### Exercise prompt
Transcribe verbatim every line from the line containing "Regional Director" to the end of the entries, including both endpoints. Output nothing beyond those lines.

━━━━━ Material to process

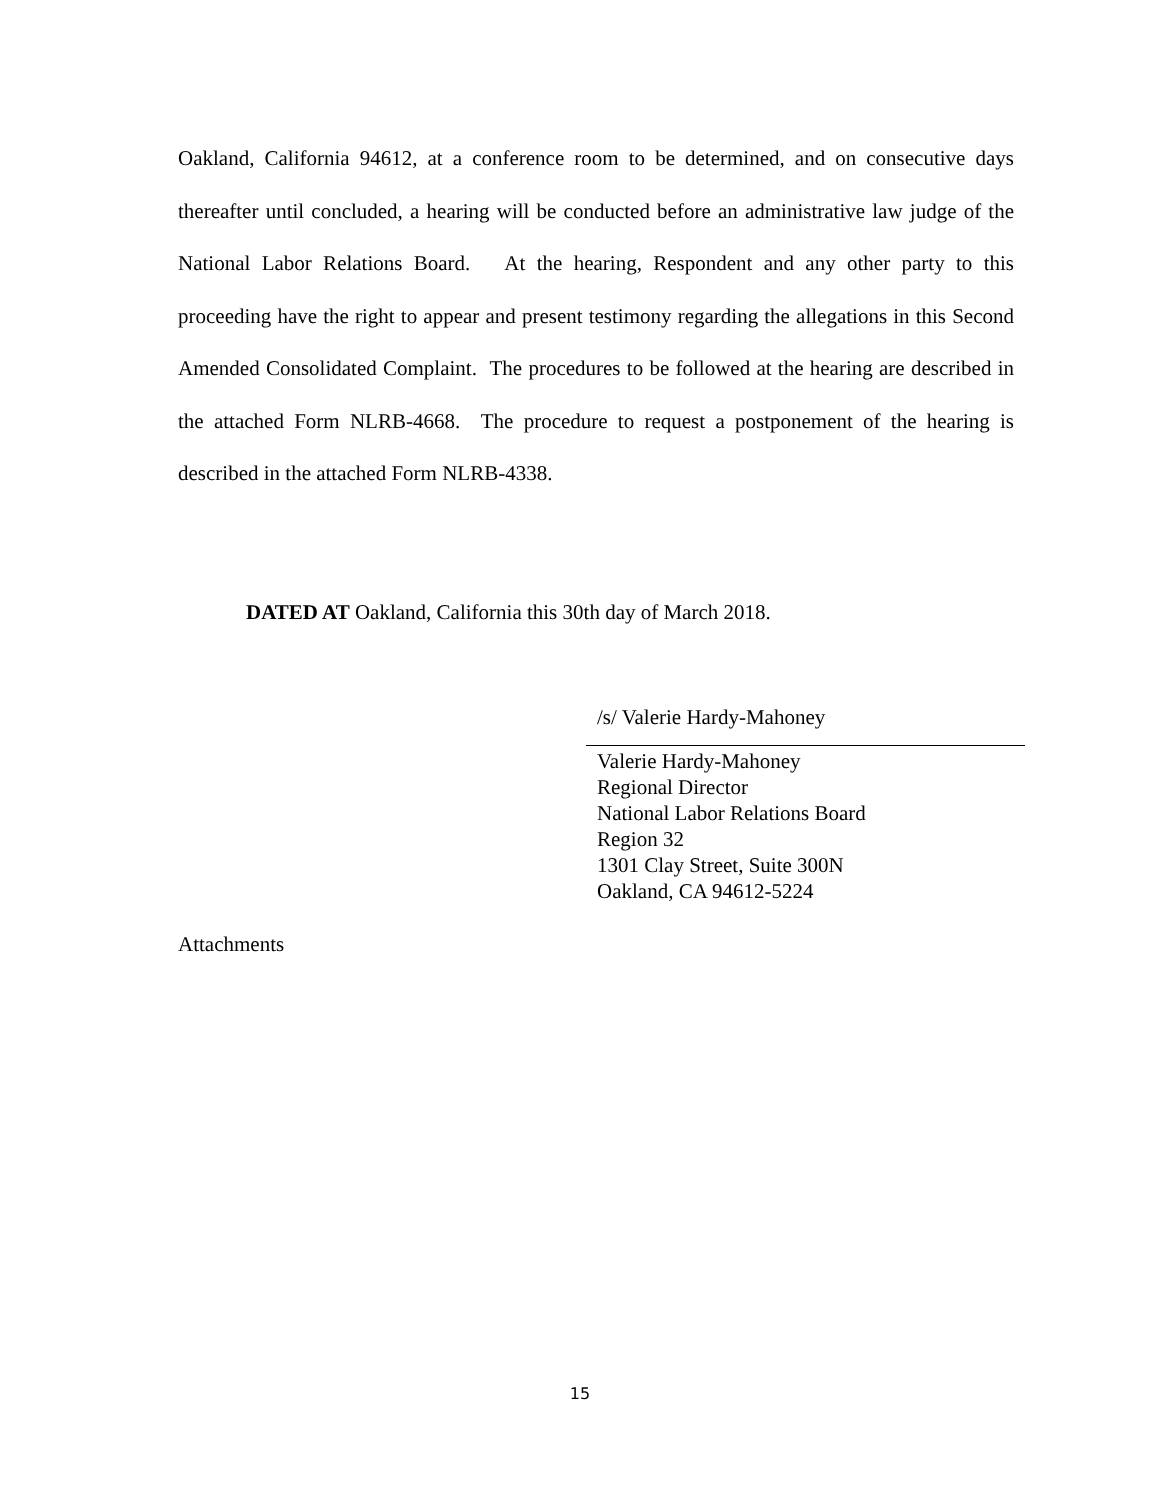Oakland, California 94612, at a conference room to be determined, and on consecutive days thereafter until concluded, a hearing will be conducted before an administrative law judge of the National Labor Relations Board. At the hearing, Respondent and any other party to this proceeding have the right to appear and present testimony regarding the allegations in this Second Amended Consolidated Complaint. The procedures to be followed at the hearing are described in the attached Form NLRB-4668. The procedure to request a postponement of the hearing is described in the attached Form NLRB-4338.
DATED AT Oakland, California this 30th day of March 2018.
/s/ Valerie Hardy-Mahoney
Valerie Hardy-Mahoney
Regional Director
National Labor Relations Board
Region 32
1301 Clay Street, Suite 300N
Oakland, CA 94612-5224
Attachments
15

━━━━━━━━━━

### The answer
Regional Director
National Labor Relations Board
Region 32
1301 Clay Street, Suite 300N
Oakland, CA 94612-5224
Attachments
15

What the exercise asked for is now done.